Mortgage troubles are on the rise in Canada, with delinquencies—situations where homeowners miss payments by 90 days or more—jumping sharply in the first quarter of 2025. While the national delinquency rate remains low by historic standards, it climbed to 0.22 percent, marking a four-year high. That’s a 22% rise compared to the same quarter last year, and represents an aggressive uptick from record lows at the end of 2022.
Despite the national numbers being modest, the main driver behind the rise is the Toronto market. In the Greater Toronto Area, delinquency rates have more than tripled in just over two years—now at their highest level in more than a decade. That’s a dramatic swing from the ultra-low levels seen in late 2022.

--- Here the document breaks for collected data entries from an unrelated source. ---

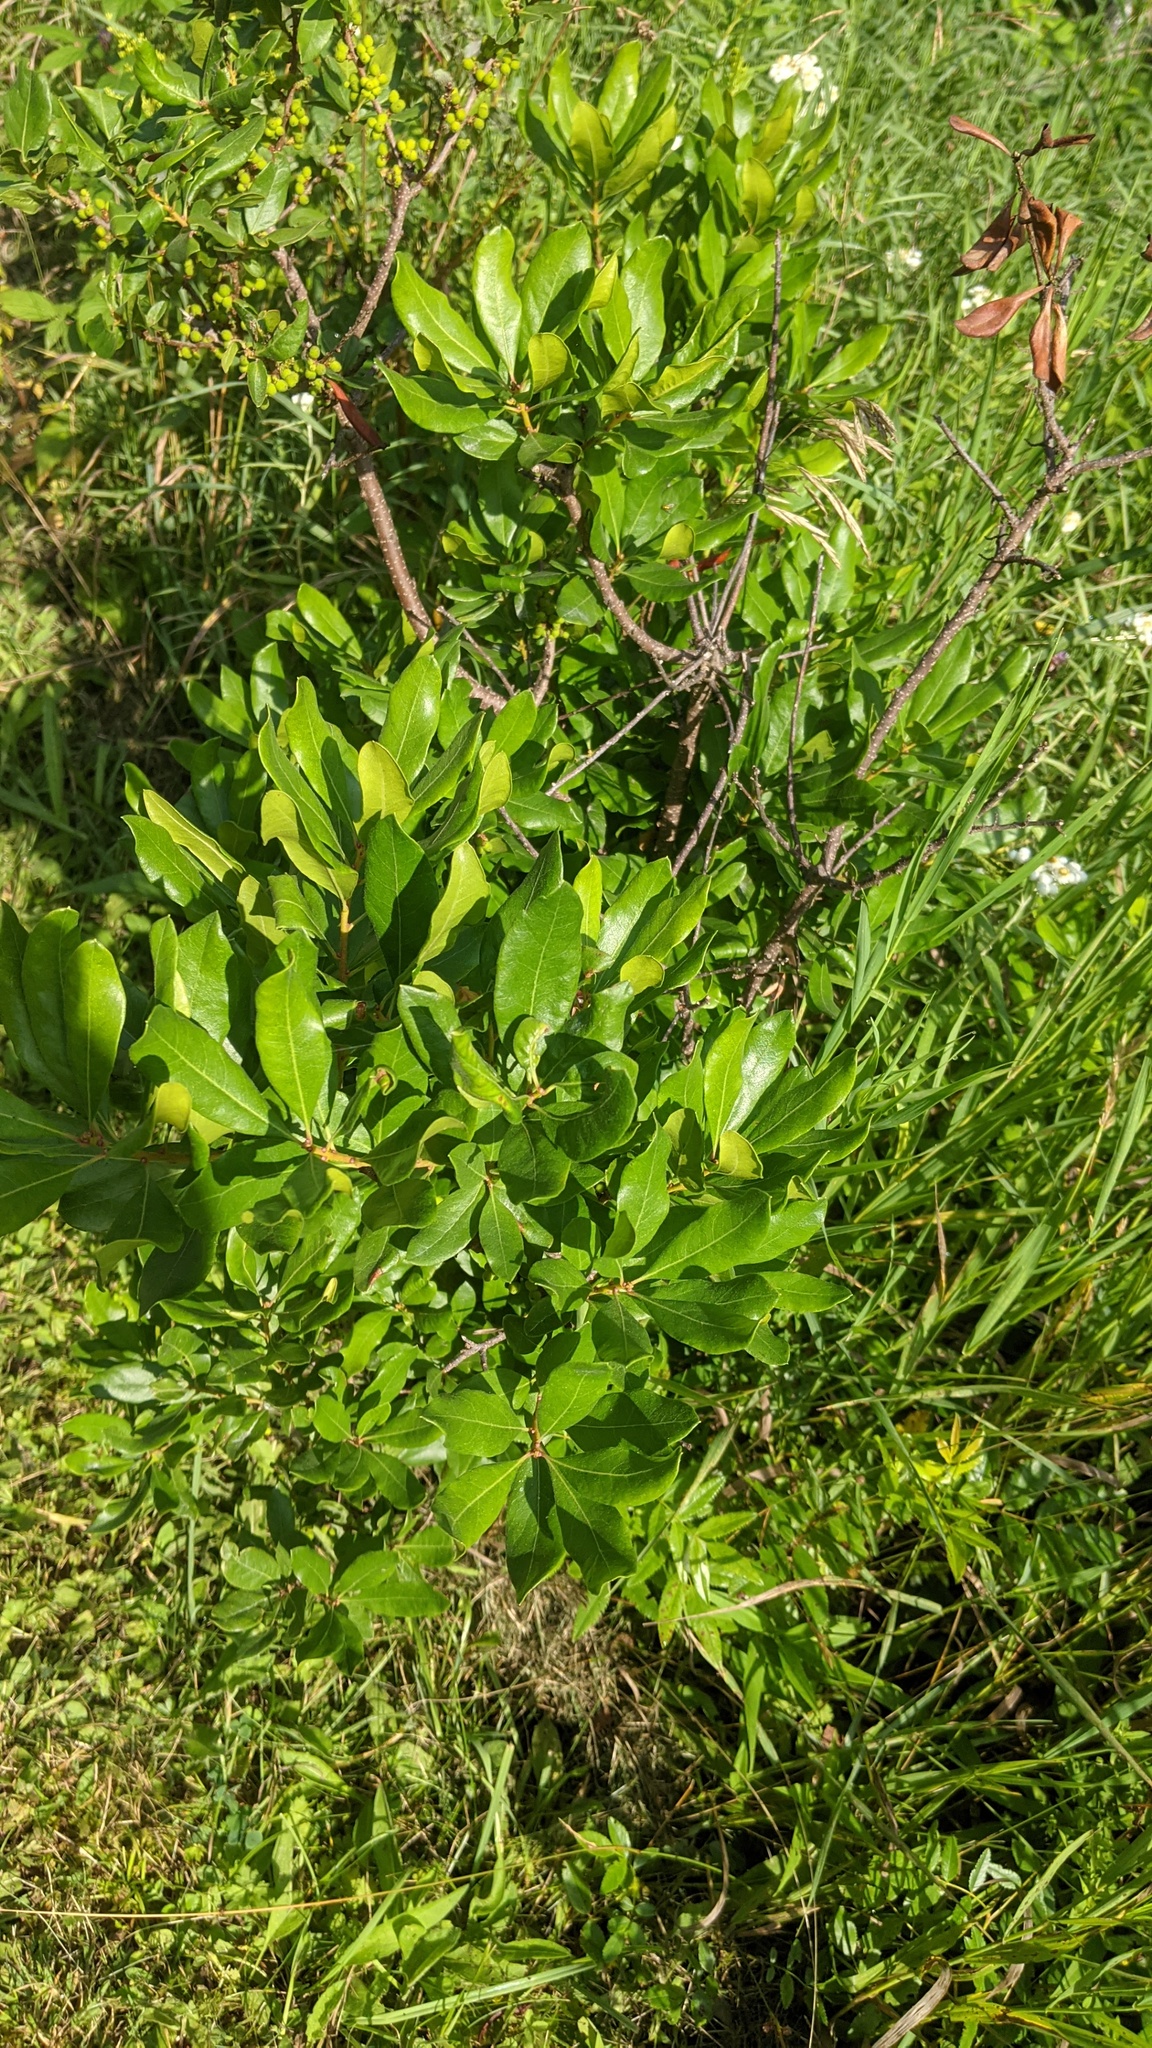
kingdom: Plantae
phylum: Tracheophyta
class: Magnoliopsida
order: Fagales
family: Myricaceae
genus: Morella
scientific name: Morella pensylvanica
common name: Northern bayberry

Experts say this is a sign of liquidity problems, not necessarily that Canadians are unable to pay. Homeowners usually can sell if they fall behind—delinquencies spike when sales slow and buyers vanish. That underlines a market cooling rather than widespread financial hardship.
Other major markets, like Montreal and Vancouver, continue to see rising delinquencies too, but remain below the national average. That contrast highlights how Toronto’s experience is both sharper and more acute compared to the rest of the country.
The rise comes with a broader backdrop: while Canadian delinquency levels still sit below those seen in 2019, the rapid pace of increase signals risk. Running into tightening credit, higher interest rates, and limited resale activity, Toronto is becoming a troubling focal point for mortgage-related strain.
Canada’s overall housing market now faces a test of stability. Though the delinquency rate is still low in absolute terms, the speed of the rise—especially in Toronto—suggests the real estate market may be more fragile than it looks. Observers will be watching whether this trend spreads or stabilizes as lending and housing conditions evolve.